**To do:** Where in the data below does the word "begins" appear? Copy each line that holds it.

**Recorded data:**
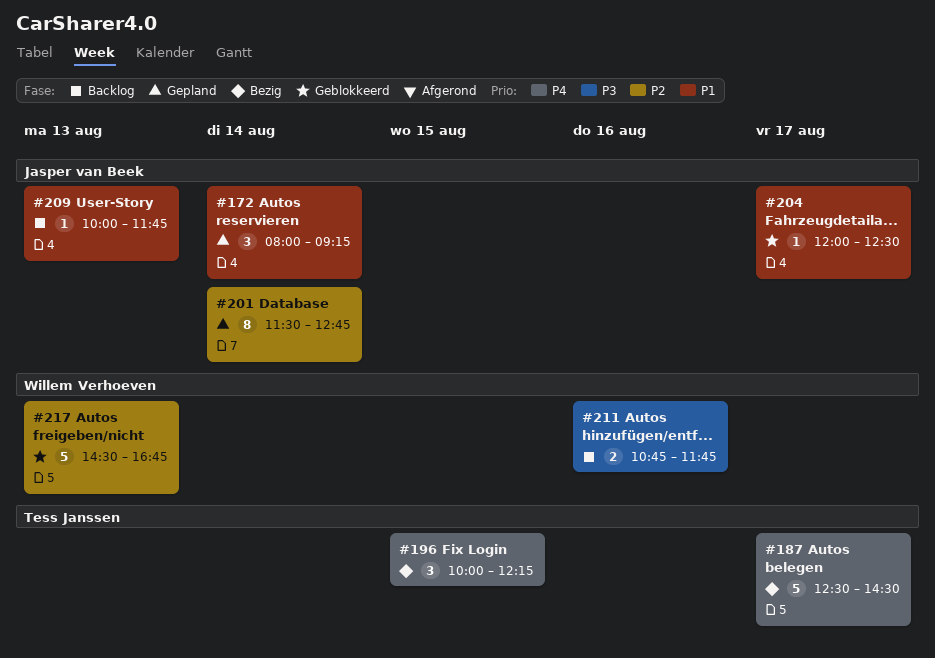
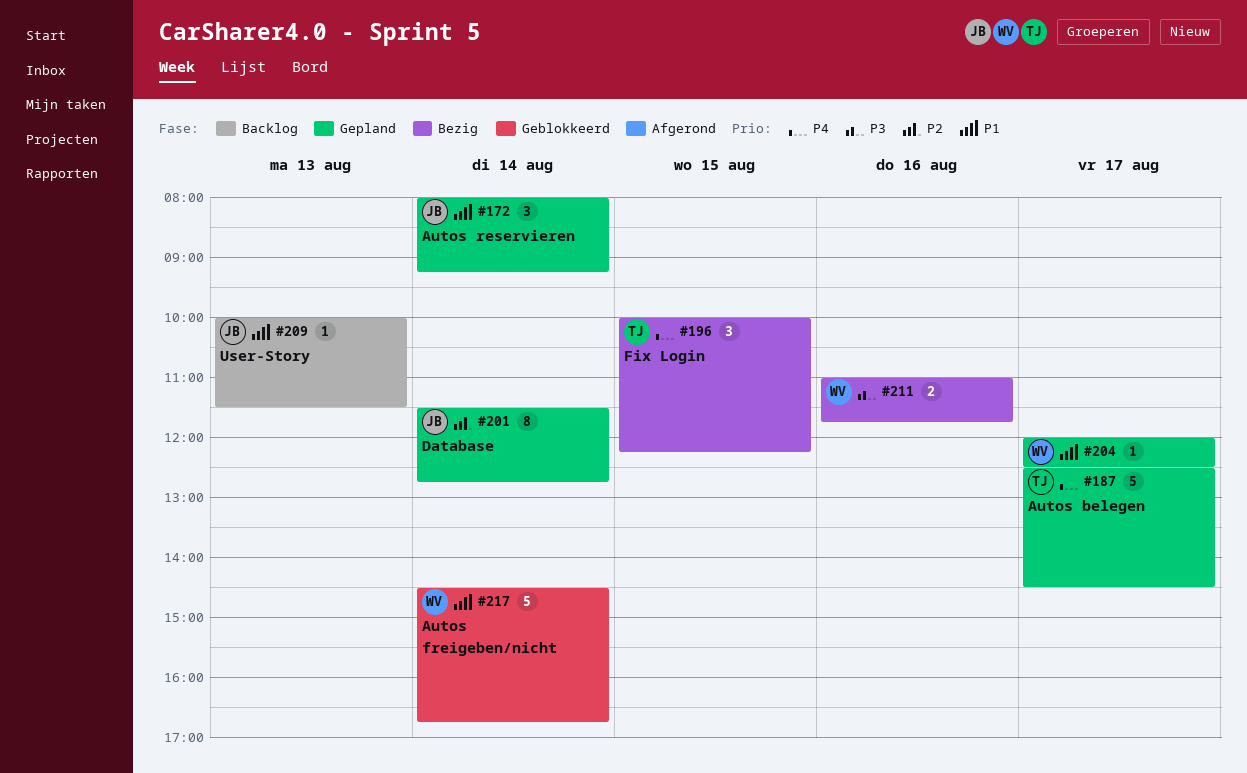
#187, status: Bezig -> Gepland
#204, status: Geblokkeerd -> Gepland
#204, owner: Jasper van Beek -> Willem Verhoeven
#209, ends: 11:45 -> 11:30
#211, status: Backlog -> Bezig
#211, begins: 10:45 -> 11:00
#217, priority: P2 -> P1
#217, day: Aug 13 -> Aug 14

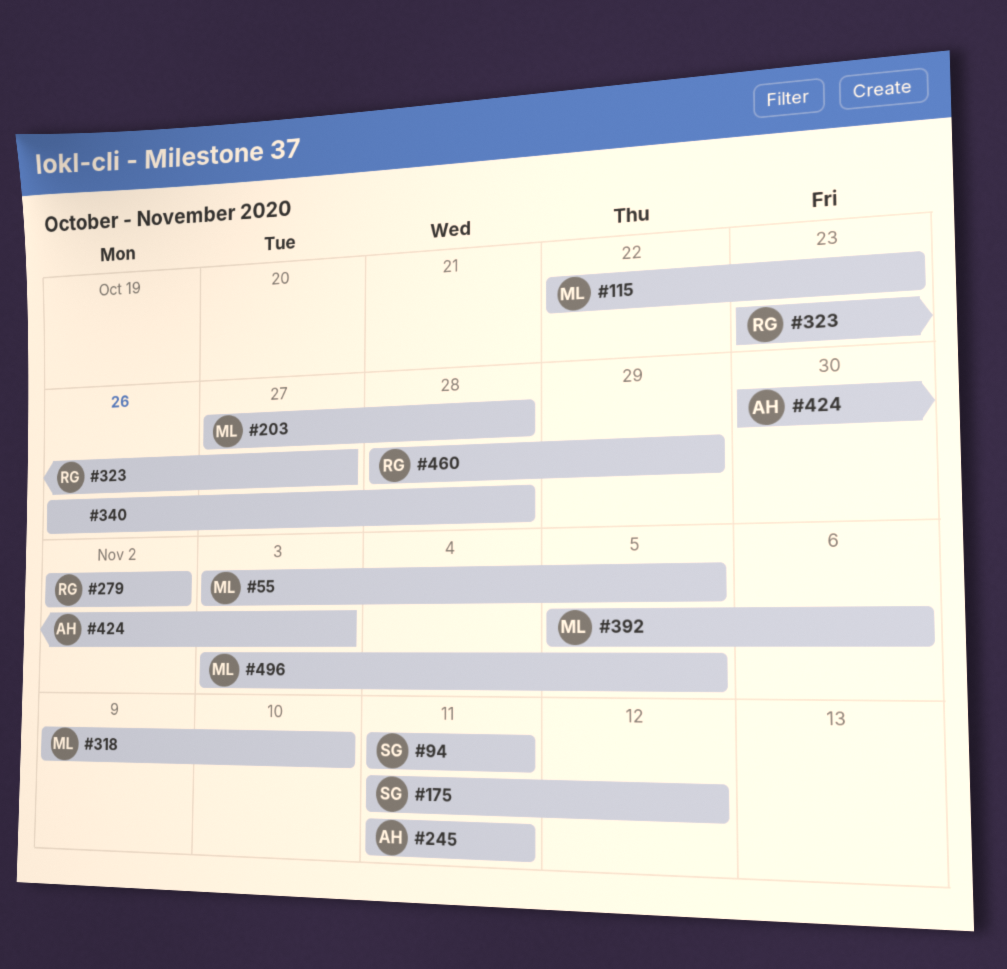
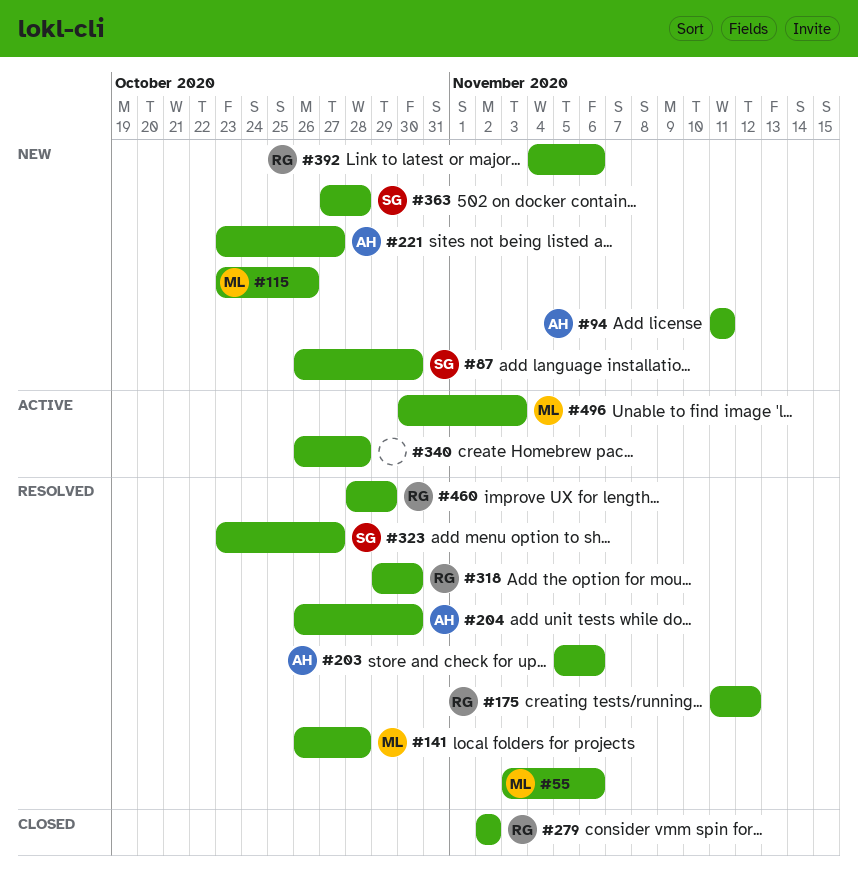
#55, due: Nov 5 -> Nov 6
#87: none -> present
#94, owner: SG -> AH
#115, start: Oct 22 -> Oct 23
#115, due: Oct 23 -> Oct 26
#141: none -> present
#175, owner: SG -> RG
#203, owner: ML -> AH
#203, start: Oct 27 -> Nov 5
#203, due: Oct 28 -> Nov 6
#204: none -> present
#221: none -> present
#245: present -> none
#318, owner: ML -> RG
#318, start: Nov 9 -> Oct 29
#318, due: Nov 10 -> Oct 30
#323, owner: RG -> SG
#363: none -> present
#392, owner: ML -> RG
#392, start: Nov 5 -> Nov 4
#424: present -> none
#496, start: Nov 3 -> Oct 30
#496, due: Nov 5 -> Nov 3

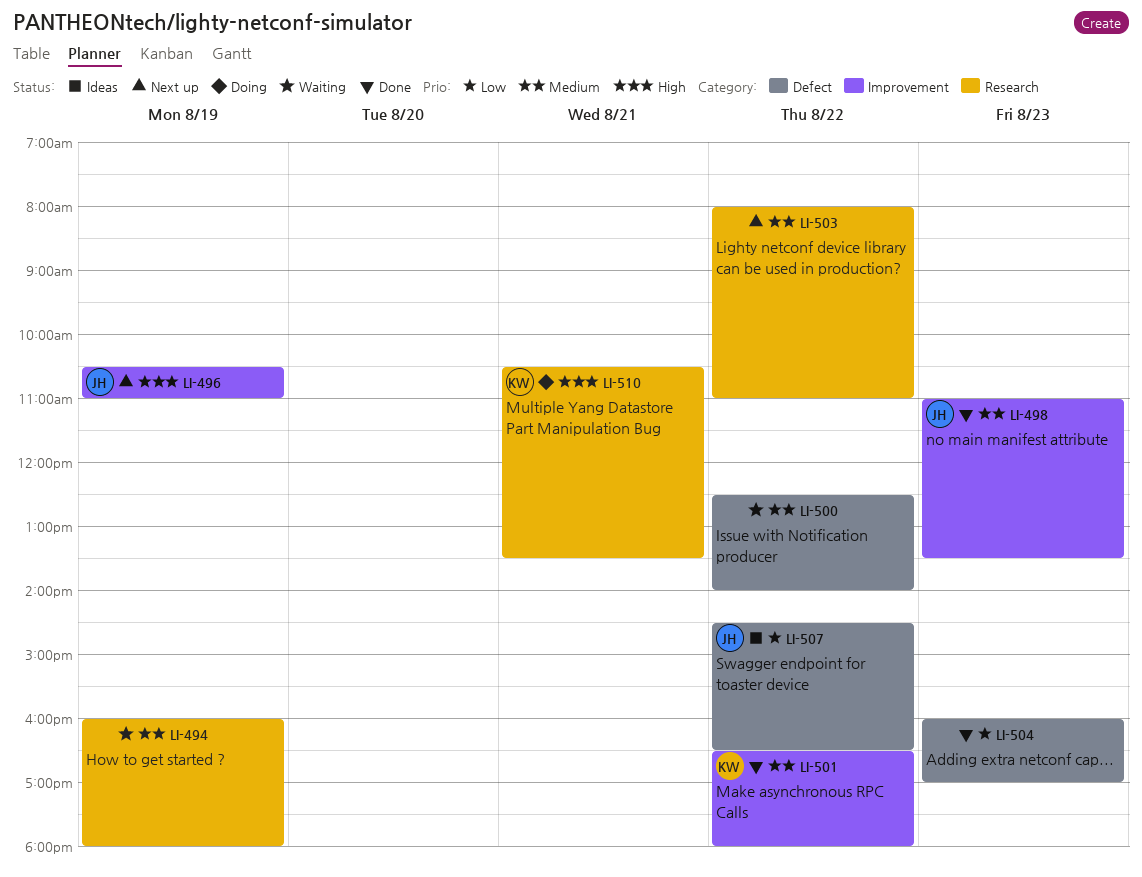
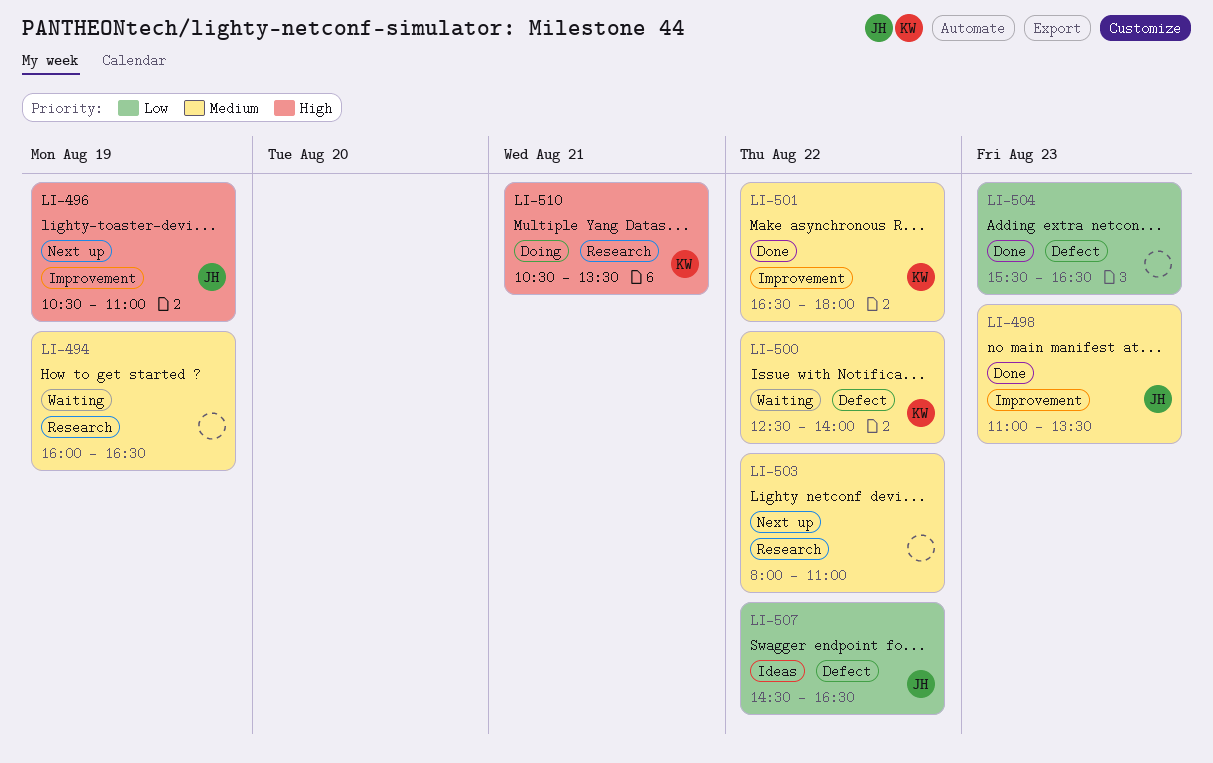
LI-494, ends: 18:00 -> 16:30
LI-500, owner: none -> KW
LI-504, begins: 16:00 -> 15:30
LI-504, ends: 17:00 -> 16:30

**Answer to the problem:**
#211, begins: 10:45 -> 11:00
LI-504, begins: 16:00 -> 15:30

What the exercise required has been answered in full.